Rencontre avec : Alain Guiraudie

© France Télévision

Alain Guiraudie déboule sur la scène du cinéma français au début des années 2000. À travers une exploration pittoresque du territoire français, il nous propose des personnages aussi touchants qu’inquiétants. Le cinéaste provoque visions mystiques et rires francs avec la même impudence. Son nouveau long-métrage Viens je t’emmène sort ce mercredi au cinéma.

Quel était le point de départ de Viens je t’emmène ? Était-ce plutôt les attentats ou cette notion de vivre-ensemble ? 

Alors ça, ça m’est toujours dur d’y répondre… Pourtant, la question revient beaucoup ! Je pense que je voulais faire un film sur l’époque. On ne peut pas dire que mes films soient d’une actualité brûlante donc là, je m’étais dit qu’il fallait en parler. Je pense aussi que les attentats ont été un gros traumatisme et je me demande toujours pourquoi on arrive pas à en parler, de ces traumatismes. Pourquoi on a mis tant de temps à parler du sida, par exemple ? Moi le premier, d’ailleurs. Je n’ai jamais vraiment traité le sujet, je l’ai évoqué. Les attentats, depuis New York en 2001, ce sont aussi des événements qui impriment nos vies. Tout comme la réduction des libertés qu’ils entrainent… C’était important d’en parler mais pas que de ça. De toute façon, je ne sais pas prendre un sujet et le traiter, ça ne m’intéresse pas vraiment. L’idée était de parler de l’époque, avec mon regard à moi, un peu singulier.

Il est en effet difficile de rattacher vos films à un genre précis. On aurait du mal à les définir exclusivement comme des comédies, des films à enquête ou encore comme des satires sociales. Comment l’expliquez-vous ? 

Je pense que j’ai toujours hésité. Depuis que j’ai commencé à avoir l’idée de faire du cinéma, j’ai toujours hésité entre faire des films sociaux ou politiques. Le cinéma politique m’a toujours intéressé, ainsi que les comédies ou les films fantaisistes… Dans mes goûts, quand j’étais jeune adolescent, il y avait Yves Boisset ou Costa-Gavras d’un côté et Luis Buñuel et David Lynch de l’autre. Luis Buñuel était un vrai exemple pour moi, dans le sens où il arrivait à relayer du social, une forte teneur politique avec quelque chose de l’ordre du surréalisme, de la fantaisie et de la joyeuse déconnade aussi ! Je pense que c’est ça qui m’a conduit à ce mélange. Très tôt je me suis dit : « il me faut de l’air, il me faut un ailleurs, il me faut un cinéma qui me laisse entrevoir un peu plus que juste une réalité sociale ». Notre petit quotidien, c’est assez chiant ! J’ai envie d’être sérieux, j’ai envie de me marrer : j’ai envie des deux.

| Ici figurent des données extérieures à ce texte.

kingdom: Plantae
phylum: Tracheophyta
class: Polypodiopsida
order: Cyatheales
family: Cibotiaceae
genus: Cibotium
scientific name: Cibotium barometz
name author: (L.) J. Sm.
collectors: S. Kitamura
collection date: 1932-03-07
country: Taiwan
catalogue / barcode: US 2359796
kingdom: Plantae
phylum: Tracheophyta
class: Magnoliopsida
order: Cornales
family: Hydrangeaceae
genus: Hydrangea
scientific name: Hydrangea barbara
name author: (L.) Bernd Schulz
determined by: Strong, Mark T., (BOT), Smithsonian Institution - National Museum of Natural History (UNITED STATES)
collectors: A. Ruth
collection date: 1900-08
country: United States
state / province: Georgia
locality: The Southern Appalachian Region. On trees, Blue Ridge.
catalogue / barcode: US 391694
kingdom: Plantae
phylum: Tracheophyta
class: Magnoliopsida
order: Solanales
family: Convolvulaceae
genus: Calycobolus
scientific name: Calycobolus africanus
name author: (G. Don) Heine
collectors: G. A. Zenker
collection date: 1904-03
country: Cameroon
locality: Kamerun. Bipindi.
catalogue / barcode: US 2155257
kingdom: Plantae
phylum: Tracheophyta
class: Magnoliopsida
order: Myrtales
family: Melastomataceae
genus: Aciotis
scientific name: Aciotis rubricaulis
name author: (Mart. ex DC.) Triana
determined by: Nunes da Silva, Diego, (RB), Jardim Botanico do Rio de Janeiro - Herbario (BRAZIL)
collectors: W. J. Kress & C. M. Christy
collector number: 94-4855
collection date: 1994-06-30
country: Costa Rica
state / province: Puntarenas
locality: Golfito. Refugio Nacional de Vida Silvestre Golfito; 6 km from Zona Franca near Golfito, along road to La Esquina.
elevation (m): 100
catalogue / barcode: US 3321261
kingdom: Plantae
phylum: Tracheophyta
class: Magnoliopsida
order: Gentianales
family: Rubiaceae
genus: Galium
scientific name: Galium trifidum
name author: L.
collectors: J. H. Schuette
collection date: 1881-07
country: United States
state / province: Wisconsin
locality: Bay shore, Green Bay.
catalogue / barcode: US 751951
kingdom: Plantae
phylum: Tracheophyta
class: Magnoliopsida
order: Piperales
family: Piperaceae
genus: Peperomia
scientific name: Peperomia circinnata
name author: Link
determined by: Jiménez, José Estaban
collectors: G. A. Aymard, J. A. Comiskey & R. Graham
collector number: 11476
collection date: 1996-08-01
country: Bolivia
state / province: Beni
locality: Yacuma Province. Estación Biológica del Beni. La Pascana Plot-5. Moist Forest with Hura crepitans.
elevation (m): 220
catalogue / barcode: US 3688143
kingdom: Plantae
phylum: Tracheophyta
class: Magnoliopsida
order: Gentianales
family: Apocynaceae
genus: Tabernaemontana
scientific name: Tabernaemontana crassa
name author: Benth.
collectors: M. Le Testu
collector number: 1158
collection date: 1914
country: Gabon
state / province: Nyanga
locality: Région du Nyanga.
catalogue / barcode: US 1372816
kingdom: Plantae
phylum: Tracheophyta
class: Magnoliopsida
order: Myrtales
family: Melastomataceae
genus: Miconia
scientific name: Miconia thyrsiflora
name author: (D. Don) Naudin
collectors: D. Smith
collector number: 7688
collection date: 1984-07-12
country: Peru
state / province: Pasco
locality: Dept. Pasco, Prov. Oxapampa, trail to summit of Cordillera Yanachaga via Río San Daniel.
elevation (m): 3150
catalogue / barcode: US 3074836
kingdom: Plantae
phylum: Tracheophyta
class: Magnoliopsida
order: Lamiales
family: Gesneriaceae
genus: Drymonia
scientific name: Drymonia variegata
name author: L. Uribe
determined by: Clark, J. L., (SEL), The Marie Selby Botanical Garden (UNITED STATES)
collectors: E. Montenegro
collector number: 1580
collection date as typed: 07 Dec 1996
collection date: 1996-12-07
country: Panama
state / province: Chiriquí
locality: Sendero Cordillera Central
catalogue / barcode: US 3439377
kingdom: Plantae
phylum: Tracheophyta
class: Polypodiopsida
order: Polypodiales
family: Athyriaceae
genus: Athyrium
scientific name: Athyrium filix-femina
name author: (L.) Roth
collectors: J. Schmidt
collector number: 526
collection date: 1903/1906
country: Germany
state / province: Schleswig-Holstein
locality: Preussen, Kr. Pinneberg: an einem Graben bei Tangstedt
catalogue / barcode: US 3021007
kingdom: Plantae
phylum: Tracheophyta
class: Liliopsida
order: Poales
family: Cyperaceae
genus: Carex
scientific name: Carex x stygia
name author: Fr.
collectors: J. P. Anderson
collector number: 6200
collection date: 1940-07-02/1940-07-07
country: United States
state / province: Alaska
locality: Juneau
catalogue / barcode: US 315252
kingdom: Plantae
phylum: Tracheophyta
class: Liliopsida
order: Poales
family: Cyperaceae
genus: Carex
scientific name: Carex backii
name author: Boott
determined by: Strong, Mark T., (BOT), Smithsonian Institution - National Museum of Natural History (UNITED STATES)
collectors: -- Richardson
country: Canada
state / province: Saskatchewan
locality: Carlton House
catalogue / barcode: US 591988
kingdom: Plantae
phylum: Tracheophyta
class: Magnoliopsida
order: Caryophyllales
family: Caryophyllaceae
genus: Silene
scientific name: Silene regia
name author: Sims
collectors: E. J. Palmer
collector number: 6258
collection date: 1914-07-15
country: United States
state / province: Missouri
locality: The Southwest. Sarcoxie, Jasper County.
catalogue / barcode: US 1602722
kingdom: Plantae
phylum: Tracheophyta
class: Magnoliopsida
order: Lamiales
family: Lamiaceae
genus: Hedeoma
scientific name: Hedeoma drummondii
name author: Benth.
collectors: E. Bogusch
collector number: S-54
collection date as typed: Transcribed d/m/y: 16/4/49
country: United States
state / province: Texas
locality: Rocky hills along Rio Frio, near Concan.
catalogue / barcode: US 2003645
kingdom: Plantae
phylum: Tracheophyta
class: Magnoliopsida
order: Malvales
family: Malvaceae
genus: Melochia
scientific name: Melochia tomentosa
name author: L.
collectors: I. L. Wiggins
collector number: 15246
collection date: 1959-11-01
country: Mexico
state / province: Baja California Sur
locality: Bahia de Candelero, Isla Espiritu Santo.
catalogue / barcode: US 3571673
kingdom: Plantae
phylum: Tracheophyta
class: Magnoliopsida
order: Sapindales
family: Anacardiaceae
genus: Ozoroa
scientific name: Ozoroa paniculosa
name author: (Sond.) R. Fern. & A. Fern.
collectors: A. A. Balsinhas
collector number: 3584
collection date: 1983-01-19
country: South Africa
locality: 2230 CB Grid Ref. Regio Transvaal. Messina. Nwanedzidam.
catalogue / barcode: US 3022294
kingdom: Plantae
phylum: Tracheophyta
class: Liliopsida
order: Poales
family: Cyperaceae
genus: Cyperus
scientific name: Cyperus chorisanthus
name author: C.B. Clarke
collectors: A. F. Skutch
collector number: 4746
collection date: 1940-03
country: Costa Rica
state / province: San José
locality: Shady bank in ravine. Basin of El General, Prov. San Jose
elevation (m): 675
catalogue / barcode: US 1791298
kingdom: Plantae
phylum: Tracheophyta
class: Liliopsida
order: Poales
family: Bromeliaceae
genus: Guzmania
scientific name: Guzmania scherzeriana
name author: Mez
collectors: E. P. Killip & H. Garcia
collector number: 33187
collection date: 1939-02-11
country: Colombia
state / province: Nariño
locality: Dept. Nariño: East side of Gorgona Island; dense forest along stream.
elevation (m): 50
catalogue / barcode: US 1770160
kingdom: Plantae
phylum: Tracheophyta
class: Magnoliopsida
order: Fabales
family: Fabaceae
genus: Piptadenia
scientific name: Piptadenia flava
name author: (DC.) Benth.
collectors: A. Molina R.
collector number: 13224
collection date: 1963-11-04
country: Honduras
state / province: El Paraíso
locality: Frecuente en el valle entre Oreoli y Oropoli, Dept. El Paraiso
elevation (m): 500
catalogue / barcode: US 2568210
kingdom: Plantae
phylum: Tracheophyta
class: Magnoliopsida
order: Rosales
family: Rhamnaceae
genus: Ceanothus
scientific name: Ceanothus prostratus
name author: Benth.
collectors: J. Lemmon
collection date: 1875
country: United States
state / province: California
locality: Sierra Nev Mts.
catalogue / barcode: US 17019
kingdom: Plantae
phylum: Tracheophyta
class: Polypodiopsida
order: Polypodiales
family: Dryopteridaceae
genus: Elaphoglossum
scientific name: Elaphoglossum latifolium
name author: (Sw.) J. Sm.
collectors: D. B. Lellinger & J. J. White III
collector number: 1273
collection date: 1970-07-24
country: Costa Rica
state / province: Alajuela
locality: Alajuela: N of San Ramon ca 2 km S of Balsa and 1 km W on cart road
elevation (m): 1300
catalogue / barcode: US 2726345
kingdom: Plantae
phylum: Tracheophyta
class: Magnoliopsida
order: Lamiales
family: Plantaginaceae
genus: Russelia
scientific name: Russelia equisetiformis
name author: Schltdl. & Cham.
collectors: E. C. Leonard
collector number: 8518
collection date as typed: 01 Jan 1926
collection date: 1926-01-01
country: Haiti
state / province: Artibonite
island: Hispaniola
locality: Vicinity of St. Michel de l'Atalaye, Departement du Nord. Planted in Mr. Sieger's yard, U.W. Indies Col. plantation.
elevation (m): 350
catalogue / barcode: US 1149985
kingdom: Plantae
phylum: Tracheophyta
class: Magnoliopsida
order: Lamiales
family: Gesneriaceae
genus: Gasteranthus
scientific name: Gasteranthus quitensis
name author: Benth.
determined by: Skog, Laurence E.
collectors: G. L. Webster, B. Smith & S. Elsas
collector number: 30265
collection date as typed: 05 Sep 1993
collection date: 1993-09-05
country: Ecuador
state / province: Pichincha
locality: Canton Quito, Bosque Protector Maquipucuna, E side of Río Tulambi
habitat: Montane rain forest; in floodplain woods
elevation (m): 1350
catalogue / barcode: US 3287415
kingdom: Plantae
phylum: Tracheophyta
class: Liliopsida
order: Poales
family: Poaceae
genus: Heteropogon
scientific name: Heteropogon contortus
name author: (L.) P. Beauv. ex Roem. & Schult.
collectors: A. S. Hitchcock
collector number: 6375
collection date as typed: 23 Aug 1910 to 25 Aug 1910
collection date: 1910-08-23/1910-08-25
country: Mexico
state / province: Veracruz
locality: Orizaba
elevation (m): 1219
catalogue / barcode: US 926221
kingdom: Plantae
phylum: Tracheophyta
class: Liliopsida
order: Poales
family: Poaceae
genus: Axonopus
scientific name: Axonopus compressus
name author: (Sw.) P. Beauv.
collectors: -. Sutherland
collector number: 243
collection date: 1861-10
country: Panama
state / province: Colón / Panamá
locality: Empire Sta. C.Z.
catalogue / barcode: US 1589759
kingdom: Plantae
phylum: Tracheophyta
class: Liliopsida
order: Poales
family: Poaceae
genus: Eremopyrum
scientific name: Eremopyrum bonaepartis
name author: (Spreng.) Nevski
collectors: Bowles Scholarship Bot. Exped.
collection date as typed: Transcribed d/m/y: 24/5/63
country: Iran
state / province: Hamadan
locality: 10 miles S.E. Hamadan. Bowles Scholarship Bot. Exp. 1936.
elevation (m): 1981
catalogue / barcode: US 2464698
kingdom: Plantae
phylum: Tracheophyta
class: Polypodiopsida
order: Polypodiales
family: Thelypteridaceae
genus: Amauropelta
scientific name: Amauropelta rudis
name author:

Cela prend parfois une forme ludique, presque comme un conte.

Oui, il faut s’amuser. Vous savez, normalement, il y a des séquences obligatoires pour qu’on comprenne la chose. Mais j’essaie de m’en passer. Car je me suis toujours dit que si des séquences qui m’emmerdaient, je ne les écrirais pas.

Une chose dont vous semblez ne pas pouvoir vous passer c’est le territoire. Il occupe une place centrale dans votre cinéma : Pas de repos pour les braves dans le sud-ouest, Albi avec Le roi de l’évasion ou le Cap d’Agde pour L’inconnu du lac, et Rester vertical en Lozère. Là nous sommes à Clermont-Ferrand, pourquoi avoir choisi cette ville ?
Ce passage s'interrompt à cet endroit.